Teste com duas amostras diferentes

A título de demonstração, a equipa de Valencia examinou duas amostras diferentes de magnetite de origem biológica na estação PEEM do BESSY II: uma cadeia de nanopartículas magnéticas com diâmetros de cerca de 45 nanómetros, sintetizadas naturalmente por bactérias magnetotáticas, e um fóssil com 60 milhões de anos e aproximadamente 2 micrómetros de tamanho. Foi utilizada luz de raios X polarizada para obter sensibilidade magnética durante a obtenção de imagens através do dicroísmo circular magnético de raios X (XMCD-PEEM). Além de demonstrarem a abordagem para aumentar localmente os campos magnéticos, as experiências revelaram também novos conhecimentos: no magnetofóssil gigante, observou-se pela primeira vez a evolução da estrutura do domínio magnético.

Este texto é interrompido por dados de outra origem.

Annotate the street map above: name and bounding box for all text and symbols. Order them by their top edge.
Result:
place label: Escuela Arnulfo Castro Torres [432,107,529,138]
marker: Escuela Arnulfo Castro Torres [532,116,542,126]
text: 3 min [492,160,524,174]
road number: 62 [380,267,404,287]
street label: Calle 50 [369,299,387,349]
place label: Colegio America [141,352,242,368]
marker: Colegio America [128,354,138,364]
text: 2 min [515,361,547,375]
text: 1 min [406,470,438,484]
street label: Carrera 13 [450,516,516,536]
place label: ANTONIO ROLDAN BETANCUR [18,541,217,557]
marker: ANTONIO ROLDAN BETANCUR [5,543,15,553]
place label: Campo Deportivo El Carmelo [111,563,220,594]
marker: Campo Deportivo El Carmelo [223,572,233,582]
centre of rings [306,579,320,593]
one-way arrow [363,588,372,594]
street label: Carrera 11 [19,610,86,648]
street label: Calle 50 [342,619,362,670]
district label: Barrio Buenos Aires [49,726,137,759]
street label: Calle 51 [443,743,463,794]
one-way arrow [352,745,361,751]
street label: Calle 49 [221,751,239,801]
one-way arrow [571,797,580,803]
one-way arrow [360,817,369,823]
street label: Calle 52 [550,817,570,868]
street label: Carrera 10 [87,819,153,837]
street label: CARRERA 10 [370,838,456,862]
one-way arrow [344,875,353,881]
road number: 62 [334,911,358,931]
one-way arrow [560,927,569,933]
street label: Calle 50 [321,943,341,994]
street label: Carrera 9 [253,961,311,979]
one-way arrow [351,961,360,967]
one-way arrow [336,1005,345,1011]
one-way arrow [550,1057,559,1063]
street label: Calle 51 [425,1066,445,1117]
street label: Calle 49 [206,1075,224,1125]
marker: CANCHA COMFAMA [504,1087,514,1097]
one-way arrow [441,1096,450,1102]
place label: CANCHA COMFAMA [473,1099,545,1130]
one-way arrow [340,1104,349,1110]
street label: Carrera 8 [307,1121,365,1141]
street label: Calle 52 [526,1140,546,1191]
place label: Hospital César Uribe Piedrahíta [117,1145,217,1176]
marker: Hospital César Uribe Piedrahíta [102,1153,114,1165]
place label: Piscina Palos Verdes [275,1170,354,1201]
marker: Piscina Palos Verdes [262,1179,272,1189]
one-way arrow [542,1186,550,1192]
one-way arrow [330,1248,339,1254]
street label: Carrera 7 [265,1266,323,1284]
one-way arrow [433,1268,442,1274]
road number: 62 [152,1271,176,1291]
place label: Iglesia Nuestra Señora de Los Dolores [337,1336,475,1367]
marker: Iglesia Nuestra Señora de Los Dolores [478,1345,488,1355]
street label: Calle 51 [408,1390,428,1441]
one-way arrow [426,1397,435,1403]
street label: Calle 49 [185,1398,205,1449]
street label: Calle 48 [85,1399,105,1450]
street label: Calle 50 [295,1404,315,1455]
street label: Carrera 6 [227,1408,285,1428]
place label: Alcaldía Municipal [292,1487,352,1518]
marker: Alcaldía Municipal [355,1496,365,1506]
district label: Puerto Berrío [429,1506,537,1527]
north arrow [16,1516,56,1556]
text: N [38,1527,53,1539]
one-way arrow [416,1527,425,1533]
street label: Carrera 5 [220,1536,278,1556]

Novas perspetivas sobre materiais quânticos

Este trabalho representa um enorme passo em frente para a imagiologia magnética com PEEM. Ao alargar o intervalo acessível de campos magnéticos, aumenta o número de aplicações e sistemas que podem ser investigados, tais como novos sistemas à escala nanométrica com transições de fase magnéticas dependentes do campo e da temperatura, gelo de spin artificial, nanopartículas e nanoestruturas magnéticas, bem como dispositivos espintrónicos antiferromagnéticos, tais como válvulas de spin e junções de magnetorresistência de túnel, incluindo ímanes 2D de van der Waals. 

Notavelmente, os MFCs também poderiam ser utilizados para gerar localmente campos magnéticos mais intensos noutras técnicas de microscopia baseadas em eletrões, bem como em técnicas em que as restrições espaciais limitam o tamanho dos sistemas convencionais para gerar campos magnéticos. A este respeito, técnicas como a microscopia de transmissão de raios X, a ptychografia de raios X e a laminografia de raios X também poderiam beneficiar das dimensões à escala micrométrica dos MFC e da sua integração direta com a amostra.